D’une manière générale, une tendance à un PGS élevé est associée à une tendance à une prise de poids plus importante à l’âge adulte. Ruth Loos, responsable du Centre de recherche métabolique de l’Université de Copenhague, souligne que « ce nouveau score représente une avancée remarquable dans la capacité de prédiction génétique du risque d’obésité, et se rapproche des tests potentiellement applicables en clinique dans un futur proche. »
Genétique et mode de vie : une interaction à comprendre
Les chercheurs ne se sont pas contentés d’établir la corrélation entre biologie génétique et surcharge pondérale. Ils ont également exploré la manière dont l’environnement et les comportements liés au mode de vie, comme l’alimentation ou l’exercice physique, peuvent modifier cette relation. Leur constat principal est que les individus présentant une forte prédisposition génétique à l’obésité — selon leur score PGS — sont souvent plus réceptifs aux interventions visant à réduire le poids, même si leur reprise de poids après l’arrêt de ces mesures peut être plus rapide.
Des limites encore à dépasser
Malgré son intérêt, le PGS n’est pas exempt de contraintes. Son efficacité est considérablement plus grande chez les personnes dont la génétique est européenne, pour lesquelles il explique une part importante de la variance en terme de poids corporel. En revanche, chez les individus d’origine africaine, ses performances sont nettement plus faibles.

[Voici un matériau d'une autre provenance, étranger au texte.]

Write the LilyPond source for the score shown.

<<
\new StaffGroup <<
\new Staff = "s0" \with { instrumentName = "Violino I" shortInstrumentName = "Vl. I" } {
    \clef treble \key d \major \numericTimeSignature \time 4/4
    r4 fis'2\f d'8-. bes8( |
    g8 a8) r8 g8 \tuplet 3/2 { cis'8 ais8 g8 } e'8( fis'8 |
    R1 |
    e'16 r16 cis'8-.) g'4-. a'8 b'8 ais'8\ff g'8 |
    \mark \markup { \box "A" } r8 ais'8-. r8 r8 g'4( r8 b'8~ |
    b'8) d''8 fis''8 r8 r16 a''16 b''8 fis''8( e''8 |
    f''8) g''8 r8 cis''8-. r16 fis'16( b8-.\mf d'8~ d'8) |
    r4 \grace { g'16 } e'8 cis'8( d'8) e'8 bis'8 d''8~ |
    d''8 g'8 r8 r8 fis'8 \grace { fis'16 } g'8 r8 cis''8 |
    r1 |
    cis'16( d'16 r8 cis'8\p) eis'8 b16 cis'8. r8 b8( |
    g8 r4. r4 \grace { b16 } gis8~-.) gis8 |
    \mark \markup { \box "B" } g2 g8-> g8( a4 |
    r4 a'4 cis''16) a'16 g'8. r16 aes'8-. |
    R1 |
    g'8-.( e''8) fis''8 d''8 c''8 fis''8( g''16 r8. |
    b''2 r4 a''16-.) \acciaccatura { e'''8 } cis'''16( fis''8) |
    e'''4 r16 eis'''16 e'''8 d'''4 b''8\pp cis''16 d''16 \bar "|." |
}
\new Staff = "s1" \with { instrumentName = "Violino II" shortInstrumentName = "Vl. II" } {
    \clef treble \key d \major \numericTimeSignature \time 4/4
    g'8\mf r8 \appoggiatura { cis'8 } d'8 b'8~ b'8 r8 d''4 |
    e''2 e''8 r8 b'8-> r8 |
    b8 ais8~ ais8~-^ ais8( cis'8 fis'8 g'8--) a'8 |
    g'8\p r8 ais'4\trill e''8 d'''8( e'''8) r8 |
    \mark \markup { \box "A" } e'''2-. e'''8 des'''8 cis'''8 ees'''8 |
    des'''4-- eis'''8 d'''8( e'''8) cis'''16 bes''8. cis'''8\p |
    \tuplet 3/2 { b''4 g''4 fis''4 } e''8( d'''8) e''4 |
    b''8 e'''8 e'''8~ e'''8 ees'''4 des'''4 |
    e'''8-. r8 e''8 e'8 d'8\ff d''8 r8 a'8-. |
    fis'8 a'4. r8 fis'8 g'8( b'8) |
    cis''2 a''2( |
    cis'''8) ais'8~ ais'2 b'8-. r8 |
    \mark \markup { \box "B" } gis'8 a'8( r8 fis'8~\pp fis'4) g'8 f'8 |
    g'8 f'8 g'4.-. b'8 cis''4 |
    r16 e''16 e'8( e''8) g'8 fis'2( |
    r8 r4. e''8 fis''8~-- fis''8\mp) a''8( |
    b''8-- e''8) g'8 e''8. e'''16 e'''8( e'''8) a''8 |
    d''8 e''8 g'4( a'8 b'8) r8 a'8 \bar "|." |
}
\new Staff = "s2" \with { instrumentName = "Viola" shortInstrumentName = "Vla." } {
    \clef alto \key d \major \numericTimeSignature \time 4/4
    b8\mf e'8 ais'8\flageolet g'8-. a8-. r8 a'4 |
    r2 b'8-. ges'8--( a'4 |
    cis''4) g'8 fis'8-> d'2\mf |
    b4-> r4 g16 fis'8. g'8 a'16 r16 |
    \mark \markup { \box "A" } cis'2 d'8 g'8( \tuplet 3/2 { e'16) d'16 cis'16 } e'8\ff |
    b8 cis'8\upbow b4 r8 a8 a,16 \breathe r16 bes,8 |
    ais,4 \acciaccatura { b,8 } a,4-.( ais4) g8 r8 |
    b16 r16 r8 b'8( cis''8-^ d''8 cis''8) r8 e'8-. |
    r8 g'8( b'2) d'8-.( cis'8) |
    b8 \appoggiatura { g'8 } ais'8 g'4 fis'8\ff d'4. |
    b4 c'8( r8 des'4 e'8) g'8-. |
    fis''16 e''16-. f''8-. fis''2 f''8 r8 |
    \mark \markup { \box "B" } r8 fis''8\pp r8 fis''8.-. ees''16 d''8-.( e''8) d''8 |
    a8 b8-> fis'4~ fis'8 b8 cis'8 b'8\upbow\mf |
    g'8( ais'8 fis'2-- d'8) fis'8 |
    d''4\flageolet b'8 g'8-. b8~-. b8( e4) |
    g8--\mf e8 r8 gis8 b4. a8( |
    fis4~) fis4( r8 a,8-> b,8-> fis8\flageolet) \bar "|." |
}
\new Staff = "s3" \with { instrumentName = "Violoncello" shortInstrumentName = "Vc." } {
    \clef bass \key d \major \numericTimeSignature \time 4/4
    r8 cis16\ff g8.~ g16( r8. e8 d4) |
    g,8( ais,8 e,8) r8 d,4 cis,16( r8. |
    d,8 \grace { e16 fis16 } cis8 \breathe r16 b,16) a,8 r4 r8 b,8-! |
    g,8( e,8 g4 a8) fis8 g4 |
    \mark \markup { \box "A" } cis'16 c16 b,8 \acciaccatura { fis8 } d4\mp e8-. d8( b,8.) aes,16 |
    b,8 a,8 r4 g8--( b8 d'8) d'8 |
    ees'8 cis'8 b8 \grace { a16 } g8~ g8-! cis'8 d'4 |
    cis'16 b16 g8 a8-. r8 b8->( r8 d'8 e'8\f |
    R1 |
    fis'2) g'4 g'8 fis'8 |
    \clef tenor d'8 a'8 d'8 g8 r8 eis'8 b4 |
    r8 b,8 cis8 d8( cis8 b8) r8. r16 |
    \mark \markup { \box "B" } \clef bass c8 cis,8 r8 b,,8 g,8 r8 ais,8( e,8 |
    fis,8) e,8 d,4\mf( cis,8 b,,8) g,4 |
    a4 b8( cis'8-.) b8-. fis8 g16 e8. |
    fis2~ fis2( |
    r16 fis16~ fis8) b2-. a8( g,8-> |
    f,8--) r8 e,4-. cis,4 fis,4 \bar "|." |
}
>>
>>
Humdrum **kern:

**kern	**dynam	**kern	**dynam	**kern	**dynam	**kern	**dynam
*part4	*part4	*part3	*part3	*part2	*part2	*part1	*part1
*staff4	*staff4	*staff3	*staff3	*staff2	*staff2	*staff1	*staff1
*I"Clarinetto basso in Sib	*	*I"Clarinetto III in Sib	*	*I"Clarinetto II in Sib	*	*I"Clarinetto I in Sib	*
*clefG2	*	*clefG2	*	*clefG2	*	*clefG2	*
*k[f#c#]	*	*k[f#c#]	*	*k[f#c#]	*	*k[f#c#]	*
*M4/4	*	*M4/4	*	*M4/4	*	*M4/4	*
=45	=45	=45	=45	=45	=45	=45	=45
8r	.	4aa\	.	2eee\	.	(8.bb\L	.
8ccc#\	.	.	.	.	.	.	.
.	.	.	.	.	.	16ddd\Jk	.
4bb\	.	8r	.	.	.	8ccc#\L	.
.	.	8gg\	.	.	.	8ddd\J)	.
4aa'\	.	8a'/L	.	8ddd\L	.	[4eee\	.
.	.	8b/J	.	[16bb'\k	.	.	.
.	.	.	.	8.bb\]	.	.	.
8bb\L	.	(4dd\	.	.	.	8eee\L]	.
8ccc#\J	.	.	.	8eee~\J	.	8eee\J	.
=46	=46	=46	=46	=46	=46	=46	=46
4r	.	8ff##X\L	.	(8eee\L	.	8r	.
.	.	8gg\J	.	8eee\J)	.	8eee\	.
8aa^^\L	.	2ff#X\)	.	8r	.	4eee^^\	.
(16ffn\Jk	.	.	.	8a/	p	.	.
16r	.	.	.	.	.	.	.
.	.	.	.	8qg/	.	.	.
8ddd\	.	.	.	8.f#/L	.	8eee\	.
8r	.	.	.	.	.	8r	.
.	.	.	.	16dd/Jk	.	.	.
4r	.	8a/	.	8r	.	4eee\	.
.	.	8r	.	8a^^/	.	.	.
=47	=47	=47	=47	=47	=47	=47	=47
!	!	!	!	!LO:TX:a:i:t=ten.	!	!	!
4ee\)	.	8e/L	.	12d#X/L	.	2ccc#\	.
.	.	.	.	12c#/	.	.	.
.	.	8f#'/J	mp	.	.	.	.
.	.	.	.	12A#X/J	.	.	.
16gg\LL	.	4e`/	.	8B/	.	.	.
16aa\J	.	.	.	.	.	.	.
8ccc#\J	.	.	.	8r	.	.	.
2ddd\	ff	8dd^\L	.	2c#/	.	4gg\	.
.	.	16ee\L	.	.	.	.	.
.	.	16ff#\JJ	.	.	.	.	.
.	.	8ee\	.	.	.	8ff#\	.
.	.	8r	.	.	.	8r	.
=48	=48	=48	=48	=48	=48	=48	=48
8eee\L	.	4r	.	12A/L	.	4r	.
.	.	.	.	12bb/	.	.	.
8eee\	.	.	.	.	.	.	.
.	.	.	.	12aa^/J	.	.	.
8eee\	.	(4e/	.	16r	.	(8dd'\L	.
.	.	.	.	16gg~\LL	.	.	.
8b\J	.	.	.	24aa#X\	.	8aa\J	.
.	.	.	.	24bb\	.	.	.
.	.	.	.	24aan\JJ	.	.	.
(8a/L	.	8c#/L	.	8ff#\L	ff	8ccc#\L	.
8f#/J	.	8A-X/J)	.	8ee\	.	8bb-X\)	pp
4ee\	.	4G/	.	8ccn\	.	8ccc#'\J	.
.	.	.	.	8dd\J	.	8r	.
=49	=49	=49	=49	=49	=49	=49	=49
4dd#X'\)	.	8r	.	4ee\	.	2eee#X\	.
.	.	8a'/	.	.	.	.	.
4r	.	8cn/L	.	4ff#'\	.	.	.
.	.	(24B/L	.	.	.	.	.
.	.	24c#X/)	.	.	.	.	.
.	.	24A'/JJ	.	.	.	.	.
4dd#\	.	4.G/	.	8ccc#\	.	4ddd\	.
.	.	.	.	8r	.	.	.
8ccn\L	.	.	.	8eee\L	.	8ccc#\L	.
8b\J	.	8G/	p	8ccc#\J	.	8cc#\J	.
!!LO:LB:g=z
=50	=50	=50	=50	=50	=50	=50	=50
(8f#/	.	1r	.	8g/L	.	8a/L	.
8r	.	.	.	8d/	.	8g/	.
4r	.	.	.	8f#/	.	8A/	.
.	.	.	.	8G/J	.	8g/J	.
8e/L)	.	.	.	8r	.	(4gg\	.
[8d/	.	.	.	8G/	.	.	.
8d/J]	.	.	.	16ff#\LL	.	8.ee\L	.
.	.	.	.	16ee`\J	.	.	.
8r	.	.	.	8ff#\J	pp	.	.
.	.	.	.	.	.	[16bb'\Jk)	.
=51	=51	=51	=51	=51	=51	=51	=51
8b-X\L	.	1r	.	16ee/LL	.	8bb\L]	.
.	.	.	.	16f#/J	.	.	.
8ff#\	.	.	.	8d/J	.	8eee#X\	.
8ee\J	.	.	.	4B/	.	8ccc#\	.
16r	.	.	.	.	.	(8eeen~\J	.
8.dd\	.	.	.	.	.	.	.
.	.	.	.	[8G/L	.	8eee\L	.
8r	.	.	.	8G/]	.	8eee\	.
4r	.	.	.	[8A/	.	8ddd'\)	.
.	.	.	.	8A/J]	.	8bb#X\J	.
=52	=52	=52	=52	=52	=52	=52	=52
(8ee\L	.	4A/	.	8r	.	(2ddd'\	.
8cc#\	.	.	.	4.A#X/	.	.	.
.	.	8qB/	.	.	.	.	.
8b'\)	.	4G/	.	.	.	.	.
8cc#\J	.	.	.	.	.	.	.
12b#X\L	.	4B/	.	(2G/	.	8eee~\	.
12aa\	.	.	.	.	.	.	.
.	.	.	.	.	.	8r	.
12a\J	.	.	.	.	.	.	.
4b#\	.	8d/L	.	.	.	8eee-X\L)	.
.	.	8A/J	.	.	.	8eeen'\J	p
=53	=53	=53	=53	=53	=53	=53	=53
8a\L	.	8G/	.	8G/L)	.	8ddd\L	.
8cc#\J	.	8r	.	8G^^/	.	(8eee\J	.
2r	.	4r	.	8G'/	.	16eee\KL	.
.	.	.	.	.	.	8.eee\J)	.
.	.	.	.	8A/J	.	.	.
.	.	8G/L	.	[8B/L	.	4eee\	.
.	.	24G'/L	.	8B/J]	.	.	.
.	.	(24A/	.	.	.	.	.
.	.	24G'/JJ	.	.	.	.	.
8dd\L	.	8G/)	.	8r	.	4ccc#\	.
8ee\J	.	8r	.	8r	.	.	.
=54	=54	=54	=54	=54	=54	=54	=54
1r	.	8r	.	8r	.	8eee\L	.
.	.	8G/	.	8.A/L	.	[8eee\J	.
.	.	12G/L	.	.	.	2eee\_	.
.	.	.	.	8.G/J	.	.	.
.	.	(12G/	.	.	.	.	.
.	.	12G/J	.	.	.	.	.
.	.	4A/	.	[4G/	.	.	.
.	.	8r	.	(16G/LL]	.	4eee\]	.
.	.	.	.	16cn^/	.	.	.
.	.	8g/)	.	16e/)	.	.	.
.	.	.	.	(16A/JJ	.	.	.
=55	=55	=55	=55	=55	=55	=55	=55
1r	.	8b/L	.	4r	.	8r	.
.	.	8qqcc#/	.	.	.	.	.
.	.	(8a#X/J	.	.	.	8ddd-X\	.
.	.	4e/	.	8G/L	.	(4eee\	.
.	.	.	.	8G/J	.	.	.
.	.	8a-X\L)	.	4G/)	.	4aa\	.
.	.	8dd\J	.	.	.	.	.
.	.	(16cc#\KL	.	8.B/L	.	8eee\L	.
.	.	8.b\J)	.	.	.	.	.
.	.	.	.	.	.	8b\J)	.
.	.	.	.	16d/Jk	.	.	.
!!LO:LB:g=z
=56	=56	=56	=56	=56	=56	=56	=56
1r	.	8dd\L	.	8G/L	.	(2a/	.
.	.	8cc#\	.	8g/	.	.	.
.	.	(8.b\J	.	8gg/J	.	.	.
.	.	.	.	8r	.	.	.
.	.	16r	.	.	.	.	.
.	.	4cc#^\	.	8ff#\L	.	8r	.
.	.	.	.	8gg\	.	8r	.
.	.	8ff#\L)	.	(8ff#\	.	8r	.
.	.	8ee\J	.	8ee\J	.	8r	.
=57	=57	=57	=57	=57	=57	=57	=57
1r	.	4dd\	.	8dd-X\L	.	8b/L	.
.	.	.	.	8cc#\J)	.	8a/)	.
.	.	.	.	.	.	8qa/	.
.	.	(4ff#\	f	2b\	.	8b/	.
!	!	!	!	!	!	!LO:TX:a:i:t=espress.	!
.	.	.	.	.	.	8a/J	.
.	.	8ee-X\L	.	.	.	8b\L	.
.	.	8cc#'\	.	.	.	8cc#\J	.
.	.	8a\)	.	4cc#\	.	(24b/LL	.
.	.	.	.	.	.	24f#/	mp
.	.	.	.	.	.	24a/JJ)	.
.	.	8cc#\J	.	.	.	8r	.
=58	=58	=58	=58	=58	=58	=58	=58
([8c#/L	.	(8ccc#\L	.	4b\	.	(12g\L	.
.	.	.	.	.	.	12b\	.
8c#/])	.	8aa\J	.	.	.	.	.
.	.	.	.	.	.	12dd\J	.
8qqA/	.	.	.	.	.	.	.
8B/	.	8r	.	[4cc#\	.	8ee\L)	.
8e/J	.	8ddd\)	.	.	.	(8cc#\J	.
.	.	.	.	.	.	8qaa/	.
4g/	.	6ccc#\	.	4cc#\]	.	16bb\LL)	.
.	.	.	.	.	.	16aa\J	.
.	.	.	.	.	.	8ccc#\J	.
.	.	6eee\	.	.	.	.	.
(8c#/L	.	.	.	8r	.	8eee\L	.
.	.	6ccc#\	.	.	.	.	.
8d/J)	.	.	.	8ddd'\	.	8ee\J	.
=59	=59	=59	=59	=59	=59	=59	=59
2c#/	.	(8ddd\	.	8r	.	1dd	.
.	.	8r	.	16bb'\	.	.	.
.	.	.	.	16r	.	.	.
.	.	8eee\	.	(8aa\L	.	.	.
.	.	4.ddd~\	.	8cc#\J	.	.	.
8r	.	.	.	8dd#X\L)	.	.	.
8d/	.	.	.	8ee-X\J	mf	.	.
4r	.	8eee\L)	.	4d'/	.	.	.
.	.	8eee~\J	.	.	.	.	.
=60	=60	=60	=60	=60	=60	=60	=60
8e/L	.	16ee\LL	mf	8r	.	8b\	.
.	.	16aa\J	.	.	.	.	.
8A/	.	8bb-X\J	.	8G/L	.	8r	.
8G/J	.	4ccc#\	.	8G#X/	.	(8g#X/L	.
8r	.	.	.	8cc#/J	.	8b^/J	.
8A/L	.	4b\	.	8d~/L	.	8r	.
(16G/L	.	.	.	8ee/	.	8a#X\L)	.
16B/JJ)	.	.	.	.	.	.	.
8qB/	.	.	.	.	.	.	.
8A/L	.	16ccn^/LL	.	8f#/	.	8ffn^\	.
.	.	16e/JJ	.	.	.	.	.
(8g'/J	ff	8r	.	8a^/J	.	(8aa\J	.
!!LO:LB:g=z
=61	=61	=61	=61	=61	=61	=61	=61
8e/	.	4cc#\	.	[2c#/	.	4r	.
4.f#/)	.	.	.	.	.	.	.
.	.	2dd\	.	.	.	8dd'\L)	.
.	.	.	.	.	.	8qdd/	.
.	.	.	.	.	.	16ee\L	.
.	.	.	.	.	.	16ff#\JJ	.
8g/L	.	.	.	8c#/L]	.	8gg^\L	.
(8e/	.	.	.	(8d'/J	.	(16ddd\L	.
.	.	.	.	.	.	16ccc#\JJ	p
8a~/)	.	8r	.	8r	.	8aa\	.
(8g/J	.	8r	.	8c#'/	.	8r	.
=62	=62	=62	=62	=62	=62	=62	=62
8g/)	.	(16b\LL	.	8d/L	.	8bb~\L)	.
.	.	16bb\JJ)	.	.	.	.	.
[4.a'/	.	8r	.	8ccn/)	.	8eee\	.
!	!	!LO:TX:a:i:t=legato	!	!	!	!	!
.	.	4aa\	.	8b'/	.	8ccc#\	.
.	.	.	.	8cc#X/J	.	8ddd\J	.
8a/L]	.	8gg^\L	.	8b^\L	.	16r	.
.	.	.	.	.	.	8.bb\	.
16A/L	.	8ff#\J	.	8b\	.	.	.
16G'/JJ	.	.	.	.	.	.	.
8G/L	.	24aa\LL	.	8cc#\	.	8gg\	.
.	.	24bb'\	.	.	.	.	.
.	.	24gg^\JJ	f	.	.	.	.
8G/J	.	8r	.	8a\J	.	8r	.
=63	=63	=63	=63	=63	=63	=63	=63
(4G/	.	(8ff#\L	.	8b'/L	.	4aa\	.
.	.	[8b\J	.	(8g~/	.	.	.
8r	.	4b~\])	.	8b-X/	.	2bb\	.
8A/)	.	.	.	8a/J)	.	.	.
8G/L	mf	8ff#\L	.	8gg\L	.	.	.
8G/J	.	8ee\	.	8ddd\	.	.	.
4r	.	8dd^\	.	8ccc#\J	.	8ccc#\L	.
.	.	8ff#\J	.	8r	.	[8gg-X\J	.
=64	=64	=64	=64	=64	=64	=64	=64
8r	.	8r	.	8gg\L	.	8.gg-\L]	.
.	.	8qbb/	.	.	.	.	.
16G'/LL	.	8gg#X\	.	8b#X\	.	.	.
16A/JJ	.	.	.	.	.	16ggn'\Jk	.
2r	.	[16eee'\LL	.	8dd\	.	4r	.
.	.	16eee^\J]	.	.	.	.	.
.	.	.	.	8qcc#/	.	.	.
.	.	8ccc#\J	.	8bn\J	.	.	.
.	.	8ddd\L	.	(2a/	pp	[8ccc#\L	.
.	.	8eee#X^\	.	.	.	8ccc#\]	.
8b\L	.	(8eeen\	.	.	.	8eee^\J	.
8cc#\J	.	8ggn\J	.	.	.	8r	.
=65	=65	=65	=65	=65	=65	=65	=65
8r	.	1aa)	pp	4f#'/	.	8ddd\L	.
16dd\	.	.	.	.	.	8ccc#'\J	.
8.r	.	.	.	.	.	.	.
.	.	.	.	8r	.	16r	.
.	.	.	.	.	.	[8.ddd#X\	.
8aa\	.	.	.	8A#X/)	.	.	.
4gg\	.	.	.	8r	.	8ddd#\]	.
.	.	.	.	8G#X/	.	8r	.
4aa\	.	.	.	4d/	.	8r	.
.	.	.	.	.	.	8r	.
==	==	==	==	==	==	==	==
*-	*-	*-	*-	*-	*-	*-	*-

Cela s’explique par le fait que, dans la vaste base de données utilisée, la représentation d’ascendance africaine ne dépasse pas 4,6 %, tandis que celle des Européens atteint plus de 71 %.
Ce constat souligne la nécessité d’enrichir les échantillons issus de diverses origines ethniques afin d’améliorer la pertinence de ces outils à l’échelle planétaire.